Montage of our solar system

Today, a rare astronomical phenomenon occurs when Mercury passes directly between the Earth and the Sun for the final time this century. This particular Mercury transit will be of a particular type that has not occurred since the invention of the telescope, and is not expected again at least through the 23rd century.

An important reminder -- do not attempt to view the Mercury transit with the naked eye or with a telescope or binoculars. The Sun can cause severe eye damage and even blindness. Telescope images of the event from JPL will be fed live on the Internet at today between about 1 to 2:15 p.m. Pacific time (4 to 5:15 Eastern).
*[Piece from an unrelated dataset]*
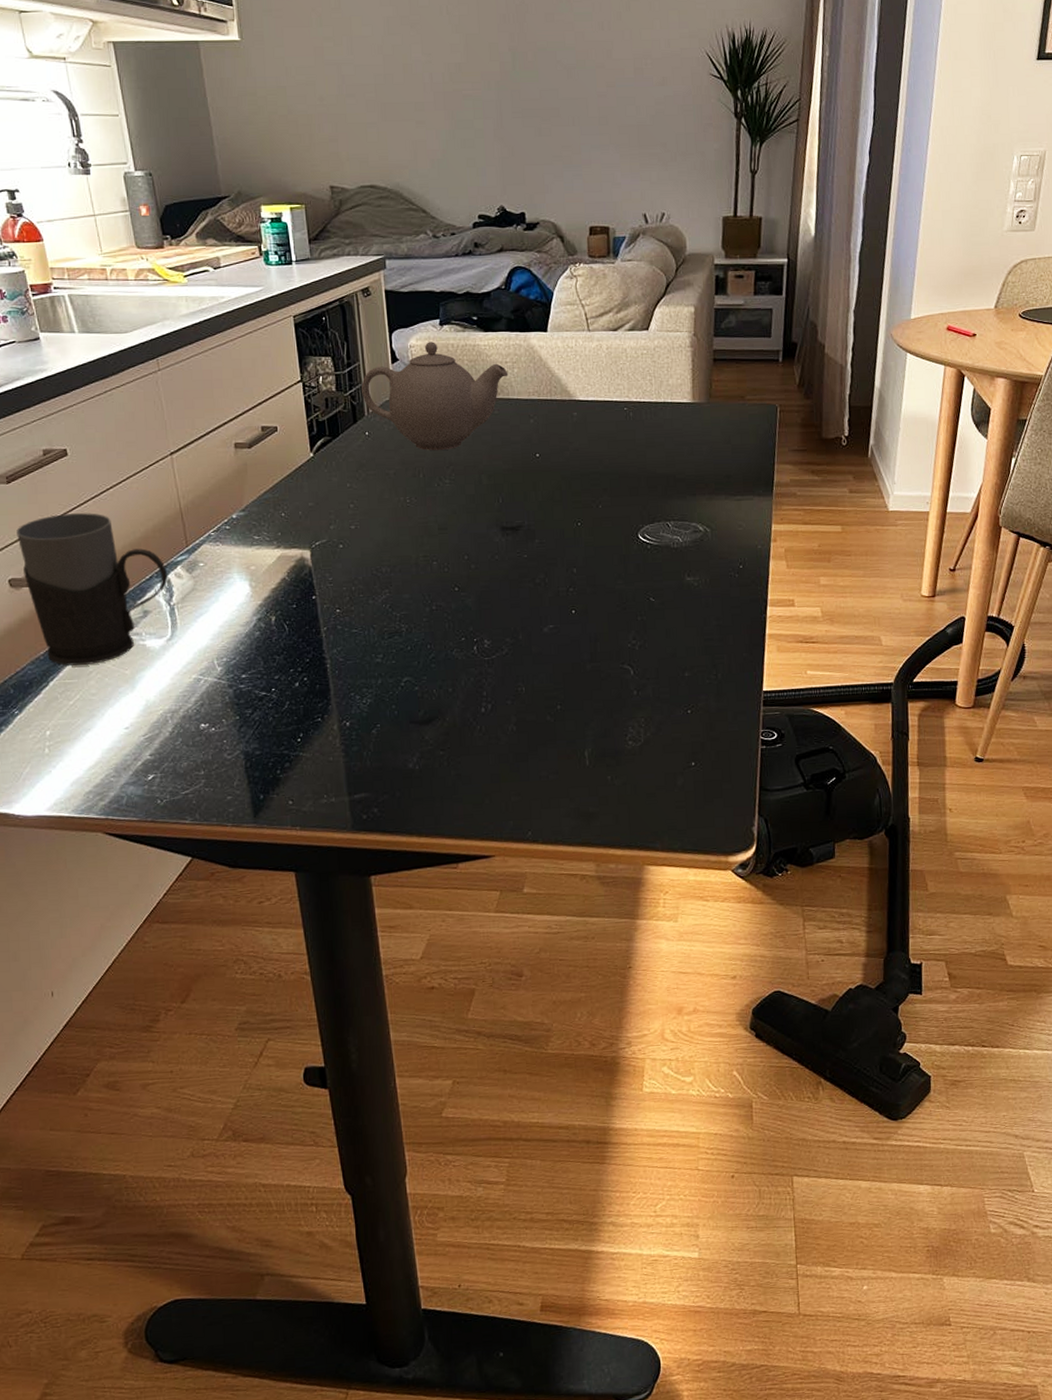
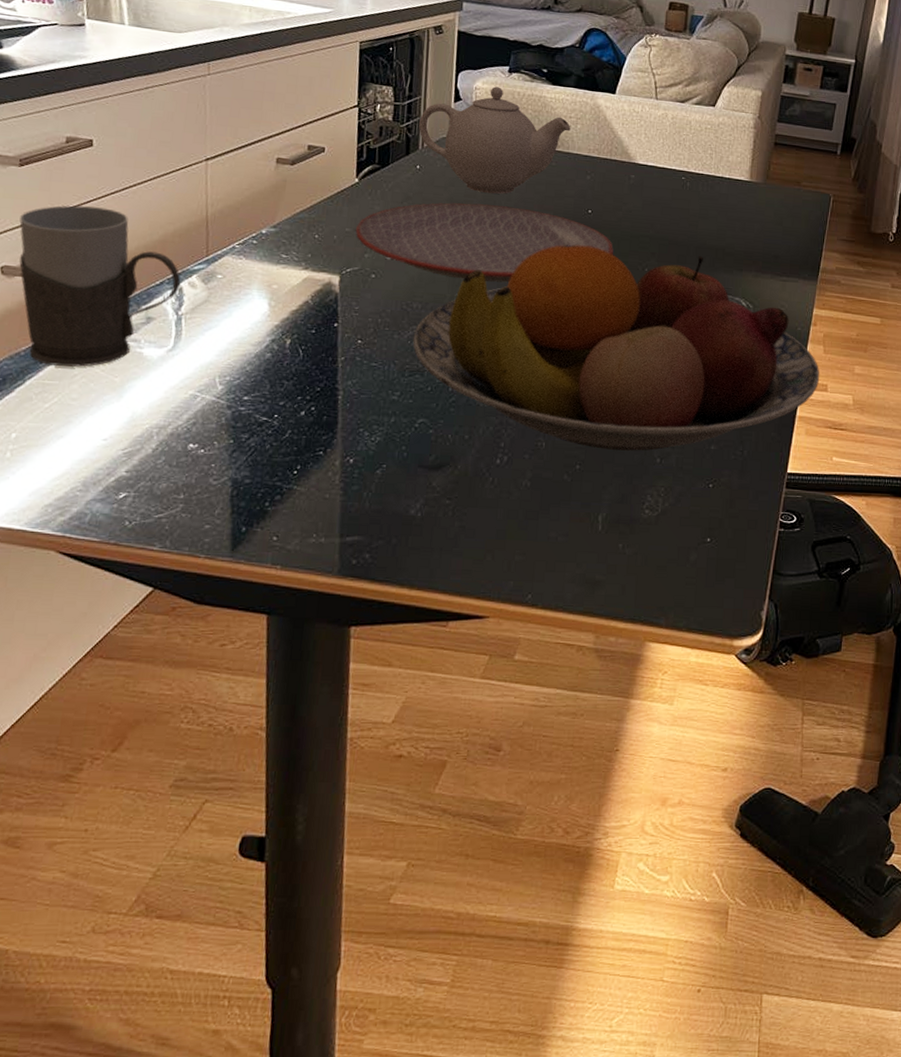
plate: none [317,461,566,539] -> present [355,203,613,283]
fruit bowl: none [386,485,786,688] -> present [412,244,820,451]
Mercury will graze just inside the Sun's disk for less than an hour between 1:11 p.m. and 2:10 p.m. as seen from Los Angeles.

Mercury, the planet closest to the Sun, passes Earth every 116 days. But because Mercury's orbit is tilted seven degrees relative to Earth's orbit, only about one in 23 of Mercury's passages between the Sun and Earth results in a transit. The most recent Mercury transits occurred in 1970, 1973, 1986 and 1993, but they were not visible in Los Angeles. After the November 15 transit, the next one visible from Los Angeles will take place on November 8, 2006.

NASA's Telescopes in Education project, managed by JPL, is sponsoring telescope coverage of the event. JPL is managed for NASA by the California Institute of Technology, Pasadena, Calif.